Fish do feel pain and certainly also feel fear. Zoologists point out that all vertebrates have essentially the same nervous system as do the higher mammals and human being. When a fish is “hooked” and dragged to its death, it feels approximately the same degree of pain as would Mop or Paddy if he or she was pierced through the mouth and pulled across Moodie Street to the house opposite. (Your Uncle Bruce points out that, when the fish is gasping on the floor of the boat or dock, it is literally “drowning”.)

In 2005, the Royal Society, the most prestigious scientific body in Europe, conducted thousands of tests on all species of fresh water fish. The biologists found, for example, that a fish, when hooked, experiences the same degree of electrical charge in its pain receptors as do mammals. Even when a non-barbed hook is used, the pain is equally great. After being hooked and released, a fish is in pain and shock: it does not join its fellows in its “school” but sinks to the bottom and remains almost motionless for several days. And, believe it or not, 32% to 36% of all “catch and release” victims die within four weeks of the experience of being caught: the shock proves to have been too great for them!
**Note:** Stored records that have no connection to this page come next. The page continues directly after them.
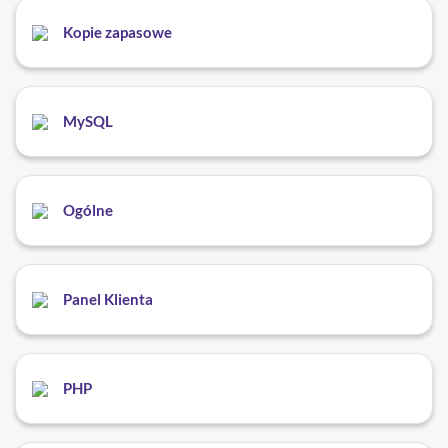
Kopie zapasowe
MySQL
Ogólne
Panel Klienta
PHP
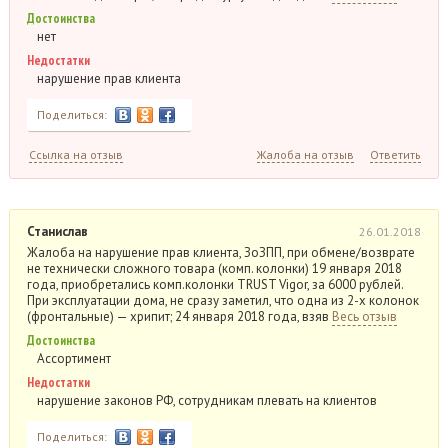
Достоинства
нет
Недостатки
нарушение прав клиента
Поделиться:
Ссылка на отзыв
Жалоба на отзыв
Ответить
Станислав
26.01.2018
Жалоба на нарушение прав клиента, ЗоЗПП, при обмене/возврате
не технически сложного товара (комп. колонки) 19 января 2018
года, приобретались комп.колонки TRUST Vigor, за 6000 рублей.
При эксплуатации дома, не сразу заметил, что одна из 2-х колонок
(фронтальные) — хрипит; 24 января 2018 года, взяв
Весь отзыв
Достоинства
Ассортимент
Недостатки
нарушение законов РФ, сотрудникам плевать на клиентов
Поделиться:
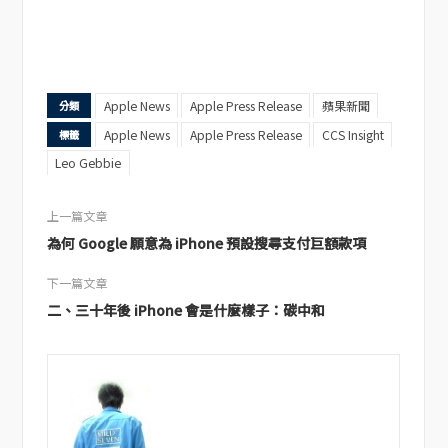
Apple News
Apple Press Release
蘋果新聞
分類
Apple News
Apple Press Release
CCS Insight
標籤
Leo Gebbie
上一篇文章
為何 Google 願意為 iPhone 預設搜尋支付巨額款項
下一篇文章
二、三十年後 iPhone 會是什麼樣子：碳中和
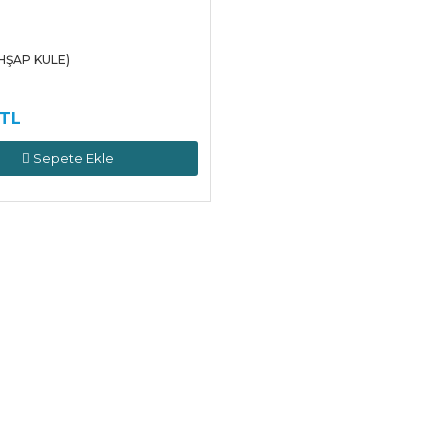
HŞAP KULE)
 TL
Sepete Ekle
Fishermen don’t like to be told these facts — just as people don’t like to be told how Kentucky Fried Chicken forces 800 million chickens each year to live in extreme torture, packed so tightly, six-to-a-cage, into cages so small that the birds literally cannot move! We don’t like to face what we do to our “brothers and sisters”; we are truly the cruelest of all God’s creatures. As the great Dean Inge said, “If animals had a theology, we would be their devils!”
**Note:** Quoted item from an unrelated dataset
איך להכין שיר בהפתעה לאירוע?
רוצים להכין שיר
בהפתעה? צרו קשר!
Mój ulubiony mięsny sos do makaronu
Whether you feel it’s right to fish or not is entirely your business. I just want to point out gently that fish do feel great pain and fear and that fishing for them is anything but “fun” or “sport”. We each have to form our own moral codes. I am ashamed of so much that I did when I was younger — my life has been a failure in many departments. My deepest shame and regret, however, is the way that in my younger years I stood by and witnessed my fellow creatures’ suffering and did nothing about it.